Many of us today, loosely translate the term minimalism to mean “less is more” in design. However, there was more to it for Judd because he was concerned about the use of industrial materials, the ways objects are placed and their arrangements at the site. In fact, according to MoMa’s description of him, “Throughout his life, Judd continued to publish articles advocating the value of critical thought and the importance of artists to society.” As a result of this, at the core of Judd’s designs are his specifications regarding dimensions, material type, finish, and construction among other things. An authentic piece of Judd furniture is required to meet all of these specifications established by the artist himself during his lifetime. It’s also why authentic Judd furniture can be purchased only from the Judd Foundation. 

While it is not uncommon for designers to copy and designs to be copied, it is rare when this is addressed or amicably resolved between artists. The Messe Frankfurt Fair this year for instance introduced an anti-prize for a brand/company that was selling knockoffs or objects that infringed copyright policies. This anti-award is an attempt to raise awareness and make designers and brands feel protected about their work. The kicker is that this award is based on concerns raised by their current vendor list. There are many similar initiatives, but the basic idea is that the world of art and design currently runs on an honour system or self-policing when it comes to copying, replicating, or straight-up plagiarising. 

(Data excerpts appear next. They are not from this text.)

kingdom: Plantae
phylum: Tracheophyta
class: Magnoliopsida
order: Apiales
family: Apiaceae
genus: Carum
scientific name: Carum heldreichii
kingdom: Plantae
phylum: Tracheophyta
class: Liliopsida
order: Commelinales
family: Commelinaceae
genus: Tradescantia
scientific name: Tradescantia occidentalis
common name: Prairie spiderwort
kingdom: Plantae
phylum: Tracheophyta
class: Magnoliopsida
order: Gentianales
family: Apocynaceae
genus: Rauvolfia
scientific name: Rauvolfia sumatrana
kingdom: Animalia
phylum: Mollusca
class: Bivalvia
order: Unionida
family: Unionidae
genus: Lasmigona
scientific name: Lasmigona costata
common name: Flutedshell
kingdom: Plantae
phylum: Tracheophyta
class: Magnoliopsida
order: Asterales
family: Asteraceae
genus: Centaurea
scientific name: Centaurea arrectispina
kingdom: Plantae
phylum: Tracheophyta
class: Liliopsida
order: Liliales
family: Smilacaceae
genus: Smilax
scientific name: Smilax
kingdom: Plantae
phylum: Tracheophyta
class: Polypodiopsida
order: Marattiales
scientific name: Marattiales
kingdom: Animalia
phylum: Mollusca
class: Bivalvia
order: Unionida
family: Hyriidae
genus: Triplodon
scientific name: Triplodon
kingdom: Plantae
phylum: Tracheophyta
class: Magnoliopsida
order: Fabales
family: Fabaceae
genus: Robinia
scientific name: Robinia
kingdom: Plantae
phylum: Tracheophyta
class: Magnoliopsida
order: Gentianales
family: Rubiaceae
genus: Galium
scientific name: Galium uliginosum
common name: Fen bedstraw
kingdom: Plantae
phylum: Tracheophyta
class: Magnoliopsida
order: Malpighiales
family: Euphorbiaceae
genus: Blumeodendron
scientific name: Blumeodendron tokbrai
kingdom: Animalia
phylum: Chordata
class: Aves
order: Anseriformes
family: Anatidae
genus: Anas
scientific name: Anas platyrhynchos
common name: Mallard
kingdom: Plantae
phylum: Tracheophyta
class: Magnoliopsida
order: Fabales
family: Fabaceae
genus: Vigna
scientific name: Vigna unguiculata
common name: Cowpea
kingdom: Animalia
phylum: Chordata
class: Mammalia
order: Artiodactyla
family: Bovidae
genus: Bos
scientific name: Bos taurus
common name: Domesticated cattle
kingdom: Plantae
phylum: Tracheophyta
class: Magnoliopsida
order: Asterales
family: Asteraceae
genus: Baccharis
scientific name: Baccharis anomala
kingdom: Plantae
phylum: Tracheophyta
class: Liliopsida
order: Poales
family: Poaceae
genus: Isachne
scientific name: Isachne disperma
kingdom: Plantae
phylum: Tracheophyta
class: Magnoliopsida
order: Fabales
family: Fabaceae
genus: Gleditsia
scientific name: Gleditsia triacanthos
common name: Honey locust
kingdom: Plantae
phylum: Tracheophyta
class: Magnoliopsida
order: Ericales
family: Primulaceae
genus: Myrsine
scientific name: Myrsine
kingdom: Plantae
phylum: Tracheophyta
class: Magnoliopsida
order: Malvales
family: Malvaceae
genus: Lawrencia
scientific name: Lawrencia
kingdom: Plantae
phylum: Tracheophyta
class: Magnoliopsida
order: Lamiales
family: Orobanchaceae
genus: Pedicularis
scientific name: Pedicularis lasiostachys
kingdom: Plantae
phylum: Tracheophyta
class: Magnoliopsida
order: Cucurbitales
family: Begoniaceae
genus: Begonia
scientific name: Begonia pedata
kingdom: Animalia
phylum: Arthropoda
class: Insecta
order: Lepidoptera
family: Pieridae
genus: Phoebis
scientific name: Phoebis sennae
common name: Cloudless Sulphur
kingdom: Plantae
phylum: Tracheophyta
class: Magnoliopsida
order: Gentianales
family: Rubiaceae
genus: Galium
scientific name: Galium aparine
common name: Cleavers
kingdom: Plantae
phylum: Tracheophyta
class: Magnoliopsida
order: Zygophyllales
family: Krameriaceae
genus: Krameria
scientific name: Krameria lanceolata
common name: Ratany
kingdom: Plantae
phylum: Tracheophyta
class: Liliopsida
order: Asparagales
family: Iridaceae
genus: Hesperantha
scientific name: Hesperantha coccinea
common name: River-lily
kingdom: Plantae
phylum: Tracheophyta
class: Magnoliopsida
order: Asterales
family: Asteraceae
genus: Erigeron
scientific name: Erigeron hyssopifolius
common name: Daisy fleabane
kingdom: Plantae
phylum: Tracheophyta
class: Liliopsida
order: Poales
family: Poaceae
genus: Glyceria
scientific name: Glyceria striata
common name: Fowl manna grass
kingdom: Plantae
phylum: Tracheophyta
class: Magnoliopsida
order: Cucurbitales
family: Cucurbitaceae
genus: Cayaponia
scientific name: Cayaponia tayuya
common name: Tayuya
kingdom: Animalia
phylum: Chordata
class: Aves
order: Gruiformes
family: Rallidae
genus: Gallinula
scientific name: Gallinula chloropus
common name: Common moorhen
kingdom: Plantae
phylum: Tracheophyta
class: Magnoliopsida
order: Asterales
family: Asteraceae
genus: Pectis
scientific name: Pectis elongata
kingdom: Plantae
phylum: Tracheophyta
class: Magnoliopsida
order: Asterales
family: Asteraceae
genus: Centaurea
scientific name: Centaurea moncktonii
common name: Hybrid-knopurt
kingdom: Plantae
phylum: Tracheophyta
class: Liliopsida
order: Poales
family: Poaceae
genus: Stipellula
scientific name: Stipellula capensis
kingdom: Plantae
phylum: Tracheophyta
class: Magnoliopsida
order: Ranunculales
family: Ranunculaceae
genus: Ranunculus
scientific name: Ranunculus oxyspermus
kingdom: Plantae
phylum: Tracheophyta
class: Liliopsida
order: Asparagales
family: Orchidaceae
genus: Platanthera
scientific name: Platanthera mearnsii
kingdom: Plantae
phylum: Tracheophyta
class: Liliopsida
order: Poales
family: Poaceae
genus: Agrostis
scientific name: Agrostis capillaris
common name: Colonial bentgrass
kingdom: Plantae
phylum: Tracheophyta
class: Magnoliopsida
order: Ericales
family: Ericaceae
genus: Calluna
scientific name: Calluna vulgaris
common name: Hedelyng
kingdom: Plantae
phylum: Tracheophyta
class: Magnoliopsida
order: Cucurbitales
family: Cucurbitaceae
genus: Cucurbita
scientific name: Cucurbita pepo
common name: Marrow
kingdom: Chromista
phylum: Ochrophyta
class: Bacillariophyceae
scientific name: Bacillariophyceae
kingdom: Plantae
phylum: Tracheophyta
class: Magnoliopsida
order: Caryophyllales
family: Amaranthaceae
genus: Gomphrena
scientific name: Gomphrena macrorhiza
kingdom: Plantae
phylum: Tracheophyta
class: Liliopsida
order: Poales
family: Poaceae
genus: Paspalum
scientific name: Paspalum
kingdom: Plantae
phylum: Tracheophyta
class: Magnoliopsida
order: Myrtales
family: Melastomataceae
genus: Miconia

“In blatant disregard of Judd Foundation’s trademark and copyright rights, Clements Design manufactured and sold knockoff versions of the Donald Judd La Mansana Table and the Donald Judd Chair 84 to Ms. Kardashian,” reads the lawsuit filed by the foundation. It’s an obvious extension of Judd’s philosophy on the role of art in today’s rapidly connected and easily influenced world. 


Last year, it was reported that Kim Kardashian spent $100 million on a new Malibu property, despite winning the multi-million mansion she owned with Kanye in their divorce. So we know it isn’t about being able to afford work by the original artist himself. It might even seem like a miscommunication or misunderstanding between the design team and Clements but for the foundation, it’s bigger than that. They go on to say in their lawsuit, “Clements Design’s and Ms Kardashian’s actions harm Judd Foundation’s reputation by undermining its ability to control the quality of pieces sold under its trademarks, as well as its ability to control Mr Judd’s name and identity,” said the lawsuit. 

We don’t know if the lawsuit speaks for all designers when they take such a bold stance against imitation and redistribution but we do know the repercussions of getting caught showing off dupes in your brand-new luxurious 40,000 sq ft office.